MAny of the nations of the developed world are taking these things seriously. Sweden is a good example -- a small country that is certainly showing the way. Japan has been pretty tough on environmental pollution. They were more polluted than we were, and have so many people jammed onto so little land. The Soviets have taken environmental protection seriously. And when I went to china last year I was impressed with their things like integrated pest management -- a tremendous amount of work they've done there. What Chine and Indonesia have done in birth control is fantastic. Overpopulation is by far the most serious environmental problem. they worked a miracle in those two countries, markedly reducing the birthrate.

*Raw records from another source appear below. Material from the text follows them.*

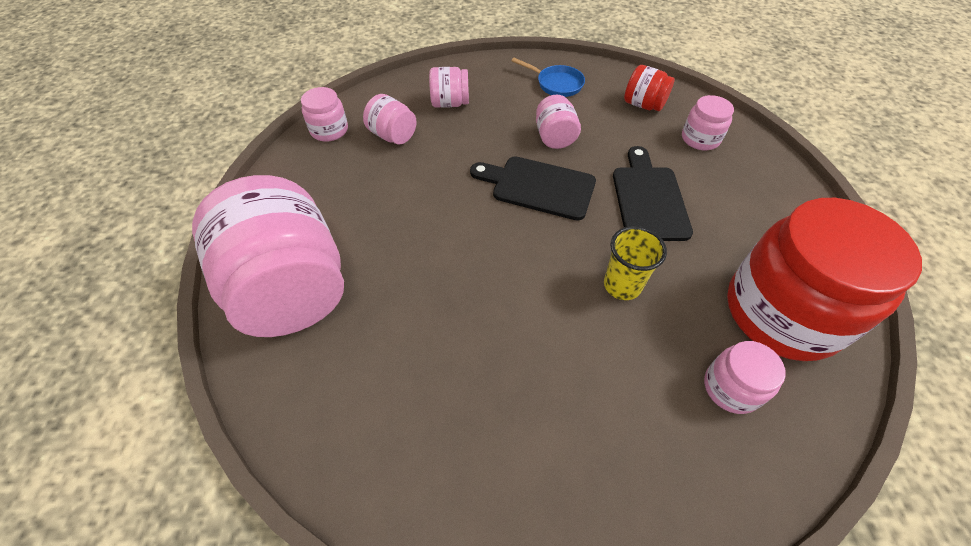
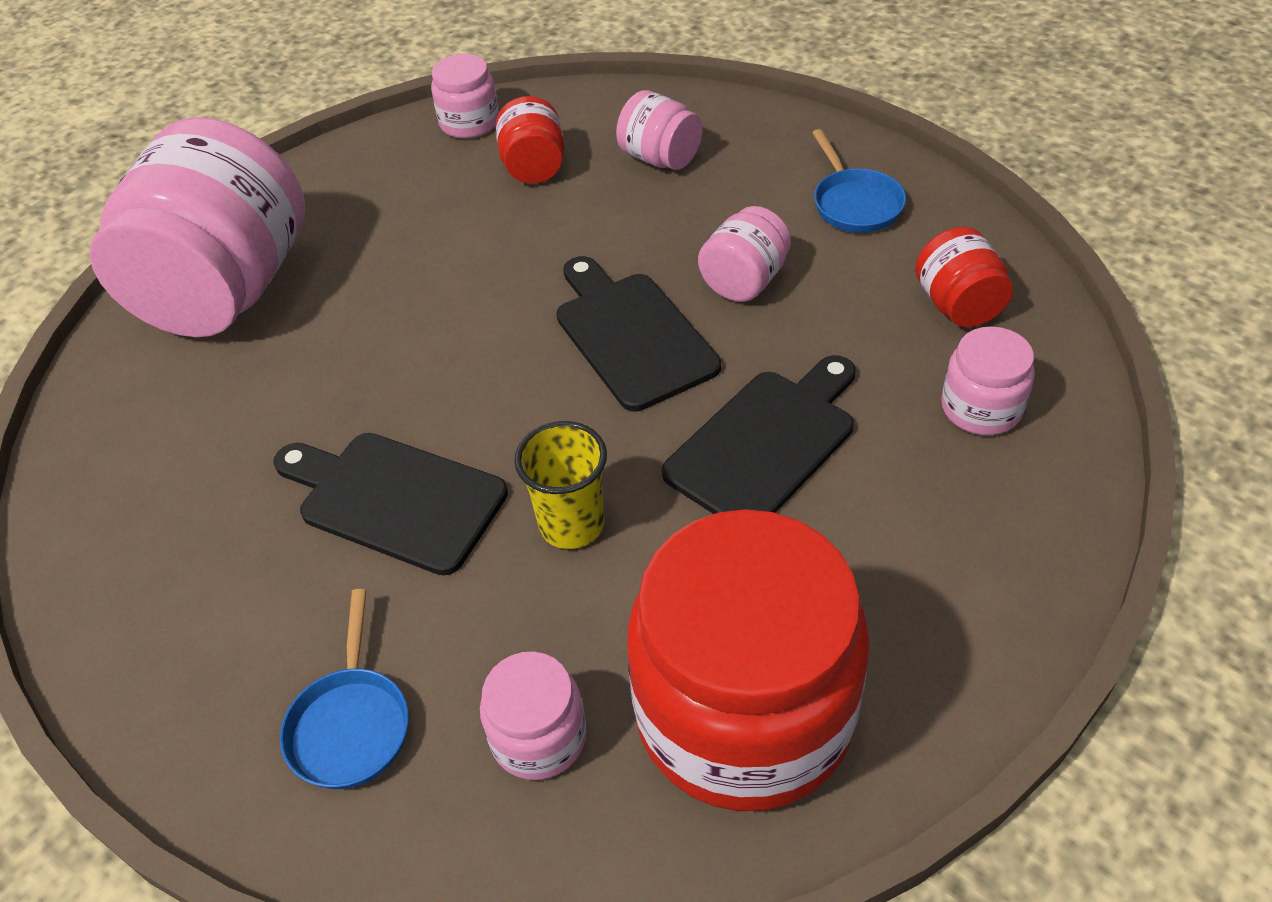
camera: 45 degrees right, 5 degrees down
pink jar [363,94,417,144] -> red jar [495,96,564,184]
none -> black cutting board [273,433,508,576]
none -> blue pan [280,589,409,789]

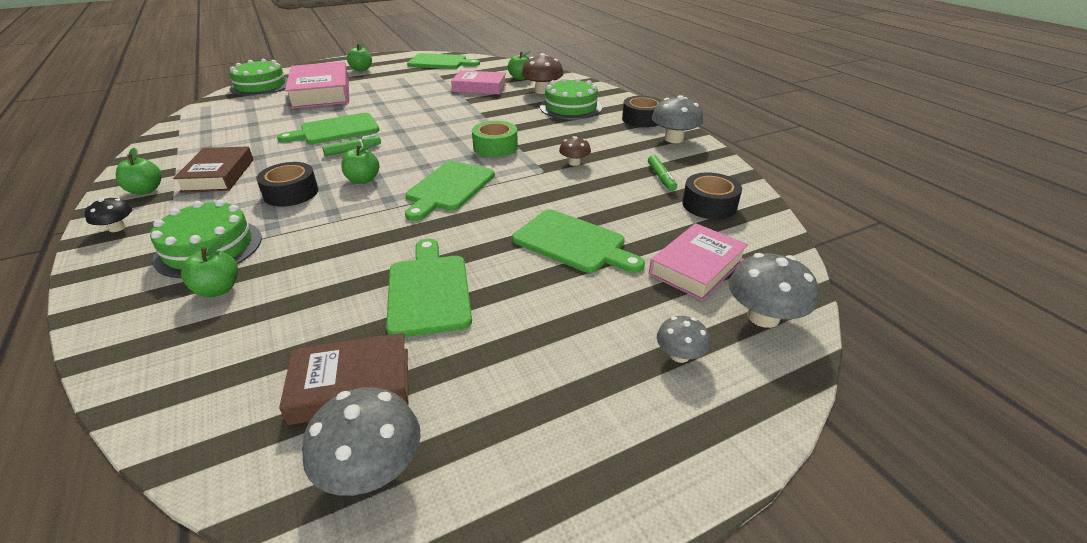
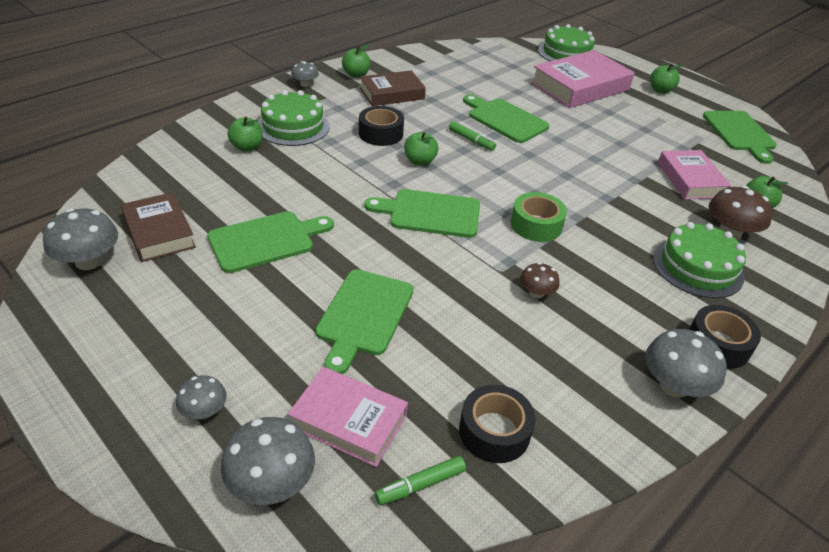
camera: 70 degrees right, 5 degrees up
black mushroom [85,197,132,232] -> grey mushroom [291,61,319,87]
green marker [648,155,677,191] -> green marker moved to [375,456,466,505]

Also in developing countries, despite warnings not to discuss environmental protection, I was surprised and pleased at how sophisticated they were. They said such things as, "We're not going to buy your old technology which pollutes the environment and then end up in the position of having to pay the higher cost of cleaning up."
In our country it's clear that we haven't actually reduced pollution. We have markedly changed the shape of the curve. We were increasing pollution markedly back before the environmental revolution. What we've done is level it off. But look at the statistics on air and water pollution, species disappearing, and so on. We certainly haven't moved in the direction of a higher environmental quality in our country than we had prior to, say, 1970. We just have to get more and more people educated on the long-term, cumulative impacts of the things we do. And I don't see any other solution but more people knowing that and becoming concerned over the quality of life for their children and grandchildren -- and beating on the decisionmakers to make different choices.